[GenABEL-dev] new approach for data storage in GenABEL package

L.C. Karssen lennart at karssen.org
Thu Nov 28 11:59:46 CET 2013


Dear all,

On 11/27/2013 08:45 PM, Maksim Struchalin wrote:
> About package names: There are 5056 packages on CRAN. 42 of them are
> data packages and 6 of them has name like packagename.data
> ("cluster.datasets", "data.table", "gamlss.data", "g.data",
> "survJamda.data" and "TH.data"). Thus, GenABELdata would be more in line
> then GenABEL.data.

I proposed GenABEL.data because I saw it appear multiple times on CRAN
(although I didn't do the counting Maksim did).

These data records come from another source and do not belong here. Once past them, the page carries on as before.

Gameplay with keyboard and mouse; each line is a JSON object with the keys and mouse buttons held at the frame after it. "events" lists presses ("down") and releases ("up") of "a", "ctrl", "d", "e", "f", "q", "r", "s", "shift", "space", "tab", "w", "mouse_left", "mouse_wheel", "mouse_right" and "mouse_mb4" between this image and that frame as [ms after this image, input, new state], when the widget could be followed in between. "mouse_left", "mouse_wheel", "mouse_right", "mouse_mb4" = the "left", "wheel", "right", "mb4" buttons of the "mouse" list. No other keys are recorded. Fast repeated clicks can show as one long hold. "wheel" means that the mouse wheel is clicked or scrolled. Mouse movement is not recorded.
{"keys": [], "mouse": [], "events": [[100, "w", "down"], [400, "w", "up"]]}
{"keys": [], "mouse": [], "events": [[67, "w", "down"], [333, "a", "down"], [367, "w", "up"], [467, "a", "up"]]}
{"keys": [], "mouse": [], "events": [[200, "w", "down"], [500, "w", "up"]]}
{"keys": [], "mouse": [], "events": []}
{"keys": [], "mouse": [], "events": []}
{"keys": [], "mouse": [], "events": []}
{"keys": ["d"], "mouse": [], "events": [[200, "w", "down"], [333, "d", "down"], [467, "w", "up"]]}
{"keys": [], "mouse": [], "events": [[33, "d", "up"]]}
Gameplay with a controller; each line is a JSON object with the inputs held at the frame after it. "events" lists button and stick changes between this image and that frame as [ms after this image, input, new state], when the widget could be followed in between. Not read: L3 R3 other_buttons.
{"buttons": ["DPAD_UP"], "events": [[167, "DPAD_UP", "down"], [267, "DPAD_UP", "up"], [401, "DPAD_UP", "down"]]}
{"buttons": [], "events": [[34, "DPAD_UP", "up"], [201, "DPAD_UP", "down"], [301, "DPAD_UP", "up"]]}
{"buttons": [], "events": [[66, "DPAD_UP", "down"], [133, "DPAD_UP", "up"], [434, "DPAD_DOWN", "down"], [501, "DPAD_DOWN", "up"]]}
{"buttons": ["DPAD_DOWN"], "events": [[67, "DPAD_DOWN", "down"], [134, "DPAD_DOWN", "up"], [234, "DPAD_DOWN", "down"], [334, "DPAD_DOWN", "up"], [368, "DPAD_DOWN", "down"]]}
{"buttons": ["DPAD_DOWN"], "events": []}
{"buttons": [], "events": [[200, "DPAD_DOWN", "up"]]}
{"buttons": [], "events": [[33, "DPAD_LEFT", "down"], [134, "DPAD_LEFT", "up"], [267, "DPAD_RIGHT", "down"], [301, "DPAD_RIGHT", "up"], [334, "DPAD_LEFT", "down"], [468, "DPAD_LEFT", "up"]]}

I still think having the
dot in the name is better as it improves the readability of the package
name, it provides a better "visual" queue as to what the package contains.
The fact that most of the other data packages don't have a dot doesn't
carry much weight in my opinion. I think the improvement in readability
of the package name (with dot) outweighs the 'conform to the majority'
argument.

> 
> About submission to CRAN: I still see small warnings in R CMD --check
> output and at least one FAILURE in test.polylik from RUnit test. I think
> we can make the next submission to CRAN by the end of the next week: one
> week for testing our new data package + fixing small errors.
> 
> p.s. We should submit to CRAN GenABEL.data as well.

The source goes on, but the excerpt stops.